New Year's Resolutions Using SMART Goals

New Year's Resolutions Using SMART Goals

It’s that time of year again.  Before we ring in the new year, we may do a self-assessment, looking for things we want to change.  According to Proactive Change, 40-45% of Americans will make a new year’s resolution, which usually include weight loss, exercise or to stop smoking.  Without a clear plan, the path toward that goal may be cut short.  By the end of the first week, about 75% are still working on their plan.  Dan Diamond of Forbes Magazine gives us the sad reality that, by February most gyms are no longer buzzing, that weight loss plan has given way to old habits, and as the months go by those goals are forgotten.  In fact, as few as eight percent will achieve their goal by the following new year.

So, what has happened?  Are we so lacking in will-power that we just cannot meet those goals?  Well, some feel that it is due to factors such as setting lofty goals (“I want to lose 80 pounds this year”), setting goals that are unclear (“I want to pay attention to my health”), or make too many resolutions which can be overwhelming.  However, with a clear plan, you can maximize your ability to reach that goal.

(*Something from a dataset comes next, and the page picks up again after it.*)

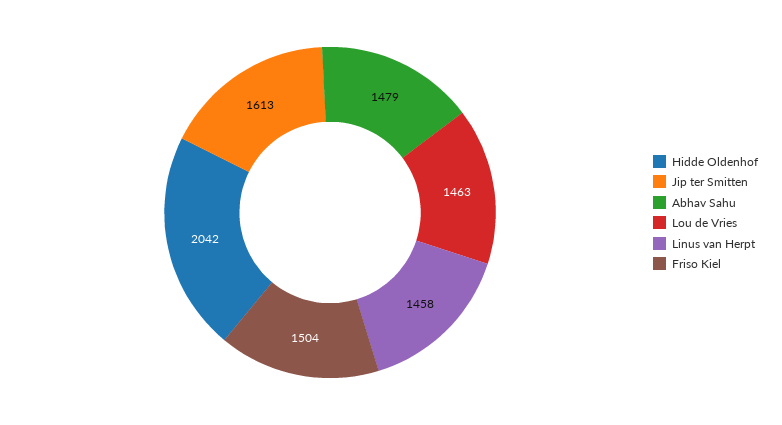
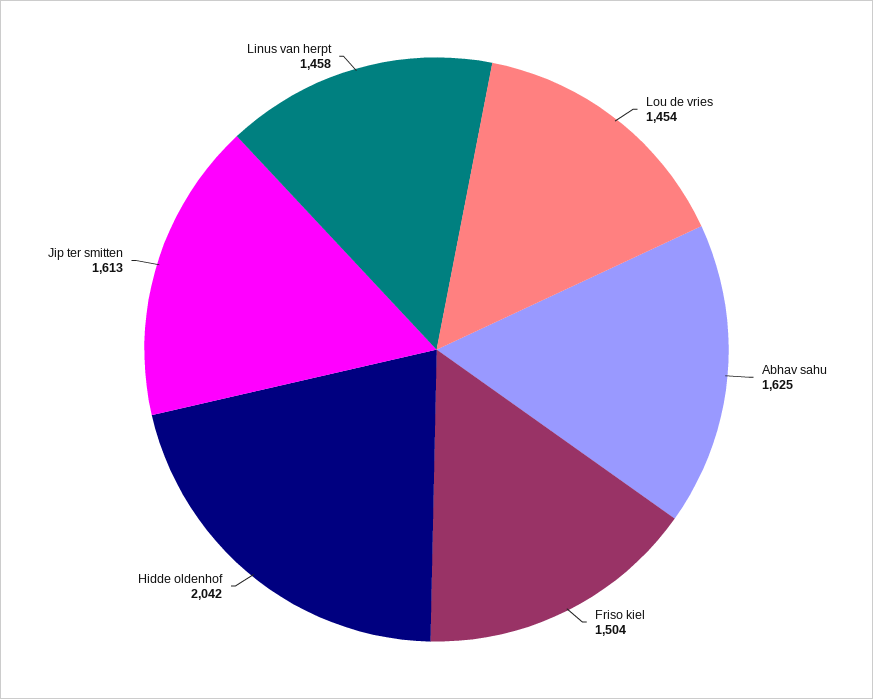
Abhav Sahu: 1479 -> 1625
Lou de Vries: 1463 -> 1454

Last year, Milly Nunez (my personal trainer and friend) helped me set a big goal for the year.  It was always a “bucket list” item of mine to run a half marathon.  I had run in 5k’s, been part of a relay in the California International Marathon and had already been running with a women’s running group.  Milly suggested that I use the SMART goal template to set a realistic goal that I could achieve, and cross that half marathon off of my bucket list.

George Doran, a consultant by trade, introduced the SMART goals tool.  This tool can be used to reach a personal goal or a business goal.  The acronym stands for Specific Measurable Achievable, Relevant (or result-oriented) and Time-Bound.  Here is how I used the tool for the half marathon

S- specific: the goal is specific, simple and written clearly

M- measurable: the goal should be measurable, with evidence of completion, and may be broken down in to parts

A-achievable: the goal is something you can attain within the timeframe and is reasonable

R- results-focused: the goal measures an outcome, not an activity

T- time-bound:  there is tension or motivation to move toward the goal


S- to run a half marathon

M- train for a half marathon to be done October 1 by increasing mileage each week by a 1/2 mile

A- train for a half marathon using short and long runs plus cross training

R- run my first half marathon (13.1 miles at a minimum) for preparation of the Urban Cow Half Marathon

T- to complete a half marathon on October 1st


Using my SMART goals, each week I had a specific distance to complete, with the ultimate goal of being able to run (at a minimum) 13.1 miles, which is the distance of a half marathon.  This was done over 10 months of time, which was reasonable or achievable.  I used an “app” on my iPhone to track distance and my work-outs, which also helped keep me accountable as I moved toward my goal.  There were a few days that I would find myself wanting to “skip” a workout, but I would quickly think about the goal, and didn’t want anything standing in the way of reaching that goal!

By the time that the day arrived to run, I felt ready yet nervous.  I was even a bit anxious to get going as they lined us up at the start line.  My trainer met me to give me last minute advice and support, my friends had sent words of encouragement, and my husband was also there.  Soon it was time to test if I was ready for such a feat.  My husband documented the race for me by meeting me along the way and taking photos, and encouraging me saying, “you can do it!”.  Crossing the finish line was exhilarating!  I had achieved something that I never thought I could do.  Through proper goal setting, preparation, and mindset I achieved my goal. I went home to cross this item from my bucket list with a big smile on my face.

If you have a goal in mind, whether it is personal, financial or a business goal, consider using a SMART goal to keep you on track.  Find ways to be accountable, and let others support you in reaching that goal.  Stop wishing, start doing!